Le indagini, scattate dal continuo monitoraggio della rete, hanno permesso di individuare un traffico di materiale a luci rosse, che avveniva attraverso un nuovo programma peer-to-peer, denominato ”Ares”, e l’utilizzazione di un nuovo software di file sharing. Secondo gli investigatori, gli indagati si sarebbero collegati a siti che diffondevano immagini pedo-pornografiche anche da uffici pubblici.

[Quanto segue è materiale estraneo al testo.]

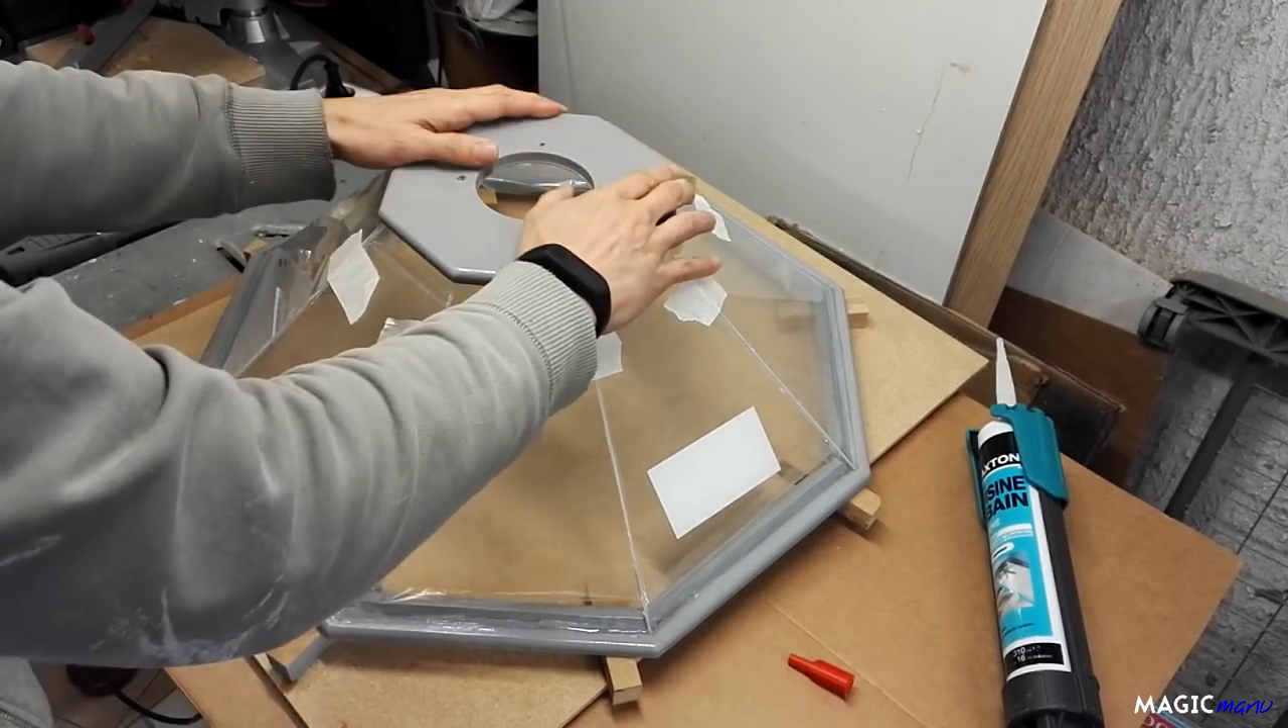J'ai fixé les vitres entre elles avec du scotch pour qu'elles tiennent.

Le indagini della Polizia Postale di Catania sono state coordinate dal procuratore aggiunto etneo Giuseppe Gennaro ed hanno impegnato il personale della Postale di Catania, anche con attività di sottocopertura in rete. Siracusa, Messina, Caserta, Salerno, Roma, Latina, Siena, Prato, Pesaro, Ancona, Bari, Brindisi, Lecce, Biella, Savona, Brescia, Ravenna, Udine, Treviso, Verona e Venezia sono le città interessate dalle perquisizioni che hanno già portato al sequestro di ingente materiale probatorio, di tipo informatico e di altra natura, videocassette e scritti.